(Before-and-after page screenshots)
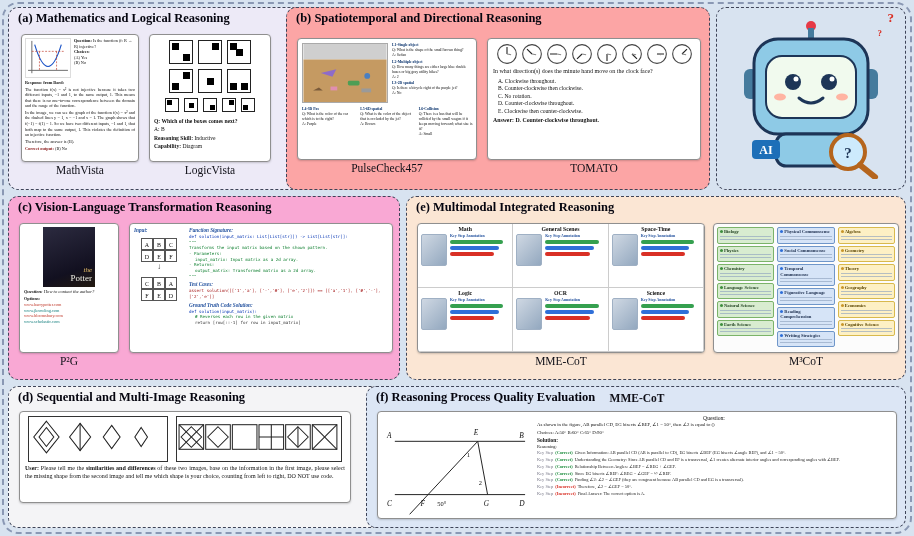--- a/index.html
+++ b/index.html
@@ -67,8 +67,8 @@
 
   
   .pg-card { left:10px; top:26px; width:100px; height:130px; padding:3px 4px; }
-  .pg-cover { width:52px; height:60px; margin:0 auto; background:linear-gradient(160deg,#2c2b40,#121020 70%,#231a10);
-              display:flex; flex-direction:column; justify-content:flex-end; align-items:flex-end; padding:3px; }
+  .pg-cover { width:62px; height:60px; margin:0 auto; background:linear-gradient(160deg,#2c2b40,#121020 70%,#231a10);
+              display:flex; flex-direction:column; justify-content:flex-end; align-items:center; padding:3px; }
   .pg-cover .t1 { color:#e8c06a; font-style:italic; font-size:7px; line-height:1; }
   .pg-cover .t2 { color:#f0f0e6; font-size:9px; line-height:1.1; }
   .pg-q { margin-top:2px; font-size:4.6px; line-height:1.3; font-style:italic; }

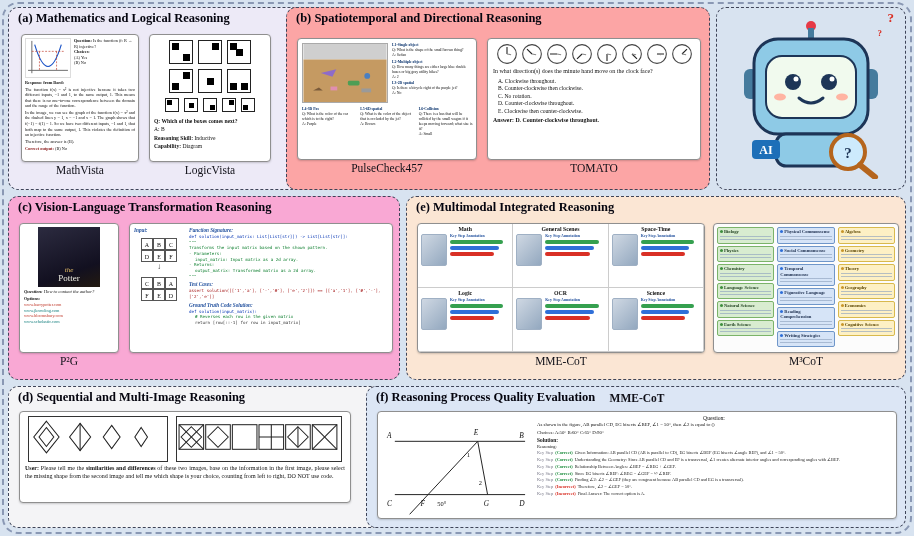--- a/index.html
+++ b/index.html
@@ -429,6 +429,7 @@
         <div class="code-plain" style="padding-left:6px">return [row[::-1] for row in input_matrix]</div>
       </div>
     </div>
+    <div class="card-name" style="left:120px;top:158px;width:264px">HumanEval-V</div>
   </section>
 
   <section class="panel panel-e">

## AIM OF THE TASK
Leave out every picture, and write out exactly the lines from the one with "width:52px; height:60px; margin:0" through the end of the records above, both ends included.

## SOLVED EXERCISE
-  .pg-cover { width:52px; height:60px; margin:0 auto; background:linear-gradient(160deg,#2c2b40,#121020 70%,#231a10);
-              display:flex; flex-direction:column; justify-content:flex-end; align-items:flex-end; padding:3px; }
+  .pg-cover { width:62px; height:60px; margin:0 auto; background:linear-gradient(160deg,#2c2b40,#121020 70%,#231a10);
+              display:flex; flex-direction:column; justify-content:flex-end; align-items:center; padding:3px; }
   .pg-cover .t1 { color:#e8c06a; font-style:italic; font-size:7px; line-height:1; }
   .pg-cover .t2 { color:#f0f0e6; font-size:9px; line-height:1.1; }
   .pg-q { margin-top:2px; font-size:4.6px; line-height:1.3; font-style:italic; }

--- a/index.html
+++ b/index.html
@@ -429,6 +429,7 @@
         <div class="code-plain" style="padding-left:6px">return [row[::-1] for row in input_matrix]</div>
       </div>
     </div>
+    <div class="card-name" style="left:120px;top:158px;width:264px">HumanEval-V</div>
   </section>
 
   <section class="panel panel-e">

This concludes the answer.